Lorsqu'il m'avait pour la première fois ordonné de m'installer dans ce trou sombre, il avait regardé comment je déplaçais mes vêtements, mes chaussures et mon oreiller, puis avait dit que c'était tout ce dont j'avais besoin. Avec le temps, j'avais réussi à me procurer quelques conforts. M. Nibbles, mon lapin en peluche, que j'avais réussi à lui cacher par miracle. Une couverture. Un tapis de yoga pour dormir. Une fois, j'ai essayé de faire entrer une petite lampe, mais il m'a surprise. Cette punition a pris deux semaines entières pour que mon loup puisse guérir.
Chaque jour, mon père me laissait sortir pendant quelques heures pour faire le ménage, cuisiner et faire la lessive. Malgré les corvées, je chérissais ce temps loin de ma chambre. Cela me donnait au moins la chance de regarder par les fenêtres. Peu importe le temps, je trouvais la vue parfaite. C'était la seule joie de ma vie.
Je ne me souviens pas de la dernière fois que je suis sortie. La dernière fois que j'ai respiré de l'air frais, que j'ai couru à travers la forêt et que j'ai senti la terre et les choses en croissance. Sentir la brise sur mon visage. M'étendre dans l'herbe. Profiter de la chaleur du soleil.

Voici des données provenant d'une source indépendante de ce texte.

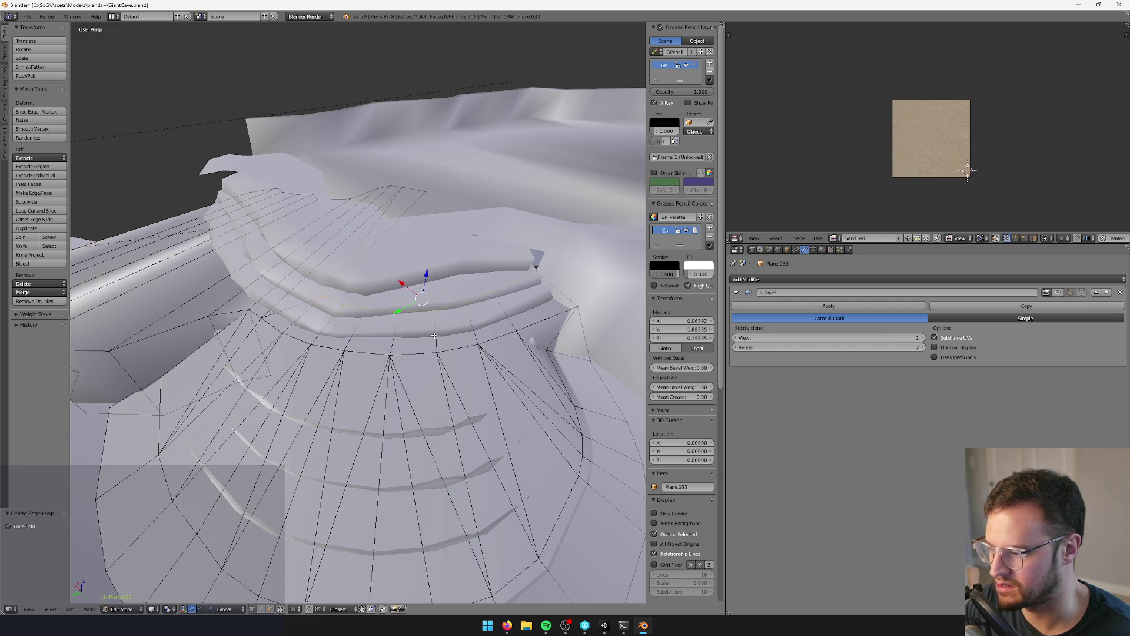
# - Merge the selected vertices at their centre and reposition the result with Z locked
pyautogui.press('ctrl+Tab')
pyautogui.press('Escape')
pyautogui.press('alt+m')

Des choses simples toutes refusées pour une raison que je ne pouvais deviner. Des choses simples que je désirais de tout mon cœur.
Surtout lorsque mon loup dormait.
Je n'avais pas senti Peyton bouger depuis des semaines, pas depuis la dernière dose d'aconit que mon père lui avait administrée. L'aconit endormait le loup intérieur d'un métamorphe, bien que trop en prendre pourrait être mortel. J'avais développé une tolérance, et mon père devait constamment ajuster la quantité à donner à Peyton pour la garder docile, mais encore capable de me soigner.
La dernière dose, cependant, avait fait partie d'une punition après que nous avions essayé de nous échapper. Il n'avait pas tué mon loup, mais il s'en était rapproché. Très proche. J'avais essayé de trouver de la belladone ou de la digitale pour contrer l'aconit, mais je n'avais pas eu cette chance. Des semaines plus tard, elle était toujours dans le coma.
Pauvre Peyton. Je la plaignais d'être coincée avec moi. Elle était si forte et avait tenu bon longtemps après que la plupart des loups seraient devenus fous ou se seraient retirés vers la Déesse. Elle se maintenait en vie avec deux espoirs : être libre de mon père et trouver notre âme sœur.
Je n'écrasais pas son optimisme, même si je savais que ni l'un ni l'autre n'arriveraient jamais. Mon père ne nous laisserait jamais échapper à son emprise et même si nous rencontrions notre âme sœur, il me rejetterait en un instant. Mon père en avait la garantie.
J'avais des cicatrices sur des cicatrices et des ecchymoses sur des ecchymoses. Mes mains tremblaient tout le temps et ma vision était étroite et sombre sur les bords. Ayant été privée de nourriture pendant des semaines, j'étais squelettique et faible, et le monde tournait à chaque pas que je faisais.
La triste vérité était que je doutais de réussir à voir un autre anniversaire, et encore moins à obtenir ma liberté ou à trouver mon âme sœur.
Mais qu'importe ? Qui s'en soucierait ? Je n'avais pas de meute. Pas de famille. Pas d'âme sœur. Pas même mon loup pour le moment.
J'étais seule dans le noir, et la mort était la seule échappatoire que je pouvais espérer.